[Aim of the exercise] Copy the lines below verbatim, without changing anything.

[Data supplied]
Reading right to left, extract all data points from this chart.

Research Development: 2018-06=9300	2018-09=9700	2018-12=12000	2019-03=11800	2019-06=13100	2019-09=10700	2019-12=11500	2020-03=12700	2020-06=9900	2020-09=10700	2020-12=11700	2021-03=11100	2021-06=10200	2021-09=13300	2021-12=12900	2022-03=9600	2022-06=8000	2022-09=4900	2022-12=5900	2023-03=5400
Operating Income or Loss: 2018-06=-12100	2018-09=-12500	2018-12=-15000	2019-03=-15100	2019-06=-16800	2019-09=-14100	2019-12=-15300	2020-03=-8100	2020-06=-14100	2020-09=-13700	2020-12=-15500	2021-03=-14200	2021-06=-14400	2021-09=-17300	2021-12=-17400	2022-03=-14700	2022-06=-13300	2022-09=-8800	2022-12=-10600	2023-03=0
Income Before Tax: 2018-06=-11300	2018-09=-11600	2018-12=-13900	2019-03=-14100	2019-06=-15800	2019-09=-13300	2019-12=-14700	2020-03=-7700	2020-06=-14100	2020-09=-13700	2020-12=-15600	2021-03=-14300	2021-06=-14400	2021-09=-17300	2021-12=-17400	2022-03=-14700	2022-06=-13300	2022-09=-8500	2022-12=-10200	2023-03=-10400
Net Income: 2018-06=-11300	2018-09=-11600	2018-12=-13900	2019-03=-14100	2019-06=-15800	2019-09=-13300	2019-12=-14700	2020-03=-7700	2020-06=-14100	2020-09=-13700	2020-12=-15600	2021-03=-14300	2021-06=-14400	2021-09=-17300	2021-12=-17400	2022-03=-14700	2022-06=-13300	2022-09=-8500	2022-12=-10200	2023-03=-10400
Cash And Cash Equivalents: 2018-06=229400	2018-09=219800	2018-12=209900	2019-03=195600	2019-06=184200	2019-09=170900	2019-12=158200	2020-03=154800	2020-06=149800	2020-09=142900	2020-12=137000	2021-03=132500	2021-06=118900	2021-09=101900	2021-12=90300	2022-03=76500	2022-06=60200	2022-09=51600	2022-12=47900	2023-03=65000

[Exercise response]
Reading right to left, extract all data points from this chart.

Research Development: 2018-06=9300	2018-09=9700	2018-12=12000	2019-03=11800	2019-06=13100	2019-09=10700	2019-12=11500	2020-03=12700	2020-06=9900	2020-09=10700	2020-12=11700	2021-03=11100	2021-06=10200	2021-09=13300	2021-12=12900	2022-03=9600	2022-06=8000	2022-09=4900	2022-12=5900	2023-03=5400
Operating Income or Loss: 2018-06=-12100	2018-09=-12500	2018-12=-15000	2019-03=-15100	2019-06=-16800	2019-09=-14100	2019-12=-15300	2020-03=-8100	2020-06=-14100	2020-09=-13700	2020-12=-15500	2021-03=-14200	2021-06=-14400	2021-09=-17300	2021-12=-17400	2022-03=-14700	2022-06=-13300	2022-09=-8800	2022-12=-10600	2023-03=0
Income Before Tax: 2018-06=-11300	2018-09=-11600	2018-12=-13900	2019-03=-14100	2019-06=-15800	2019-09=-13300	2019-12=-14700	2020-03=-7700	2020-06=-14100	2020-09=-13700	2020-12=-15600	2021-03=-14300	2021-06=-14400	2021-09=-17300	2021-12=-17400	2022-03=-14700	2022-06=-13300	2022-09=-8500	2022-12=-10200	2023-03=-10400
Net Income: 2018-06=-11300	2018-09=-11600	2018-12=-13900	2019-03=-14100	2019-06=-15800	2019-09=-13300	2019-12=-14700	2020-03=-7700	2020-06=-14100	2020-09=-13700	2020-12=-15600	2021-03=-14300	2021-06=-14400	2021-09=-17300	2021-12=-17400	2022-03=-14700	2022-06=-13300	2022-09=-8500	2022-12=-10200	2023-03=-10400
Cash And Cash Equivalents: 2018-06=229400	2018-09=219800	2018-12=209900	2019-03=195600	2019-06=184200	2019-09=170900	2019-12=158200	2020-03=154800	2020-06=149800	2020-09=142900	2020-12=137000	2021-03=132500	2021-06=118900	2021-09=101900	2021-12=90300	2022-03=76500	2022-06=60200	2022-09=51600	2022-12=47900	2023-03=65000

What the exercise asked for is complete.